● EXERCISE BRIEF: Arrange every line of the material below as a numbered list, omitting blank lines and leaving the pictures out of the answer.

** BEGIN RECORDS SUPPLIED **

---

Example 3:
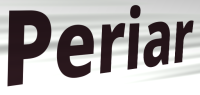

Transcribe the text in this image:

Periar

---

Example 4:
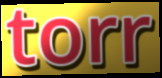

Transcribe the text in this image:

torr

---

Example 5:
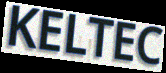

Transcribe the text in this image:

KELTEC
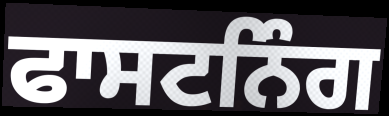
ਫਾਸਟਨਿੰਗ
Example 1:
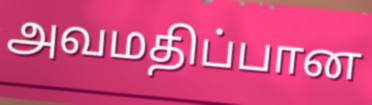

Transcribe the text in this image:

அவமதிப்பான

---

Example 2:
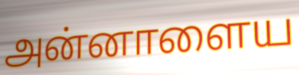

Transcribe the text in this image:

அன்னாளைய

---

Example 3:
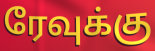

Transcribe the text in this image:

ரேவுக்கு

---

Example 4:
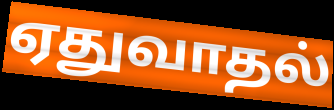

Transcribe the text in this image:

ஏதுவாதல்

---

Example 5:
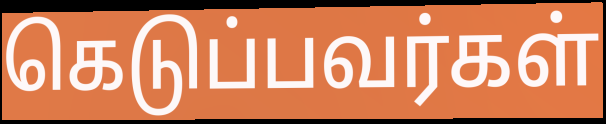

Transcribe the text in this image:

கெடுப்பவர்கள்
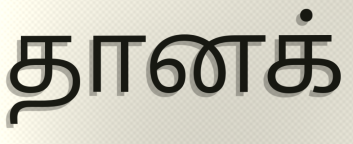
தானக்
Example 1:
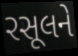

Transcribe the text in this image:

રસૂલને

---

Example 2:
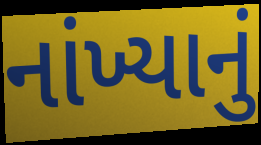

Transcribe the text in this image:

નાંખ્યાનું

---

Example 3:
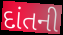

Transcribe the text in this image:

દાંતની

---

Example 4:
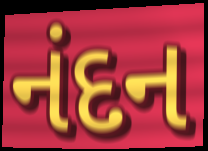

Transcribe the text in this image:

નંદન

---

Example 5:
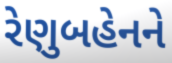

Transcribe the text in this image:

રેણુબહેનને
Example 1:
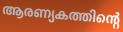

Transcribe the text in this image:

** END RECORDS SUPPLIED **

● THE REPLY:
1. ---
2. Example 3:
3. Transcribe the text in this image:
4. Periar
5. ---
6. Example 4:
7. Transcribe the text in this image:
8. torr
9. ---
10. Example 5:
11. Transcribe the text in this image:
12. KELTEC
13. ਫਾਸਟਨਿੰਗ
14. Example 1:
15. Transcribe the text in this image:
16. அவமதிப்பான
17. ---
18. Example 2:
19. Transcribe the text in this image:
20. அன்னாளைய
21. ---
22. Example 3:
23. Transcribe the text in this image:
24. ரேவுக்கு
25. ---
26. Example 4:
27. Transcribe the text in this image:
28. ஏதுவாதல்
29. ---
30. Example 5:
31. Transcribe the text in this image:
32. கெடுப்பவர்கள்
33. தானக்
34. Example 1:
35. Transcribe the text in this image:
36. રસૂલને
37. ---
38. Example 2:
39. Transcribe the text in this image:
40. નાંખ્યાનું
41. ---
42. Example 3:
43. Transcribe the text in this image:
44. દાંતની
45. ---
46. Example 4:
47. Transcribe the text in this image:
48. નંદન
49. ---
50. Example 5:
51. Transcribe the text in this image:
52. રેણુબહેનને
53. Example 1:
54. Transcribe the text in this image:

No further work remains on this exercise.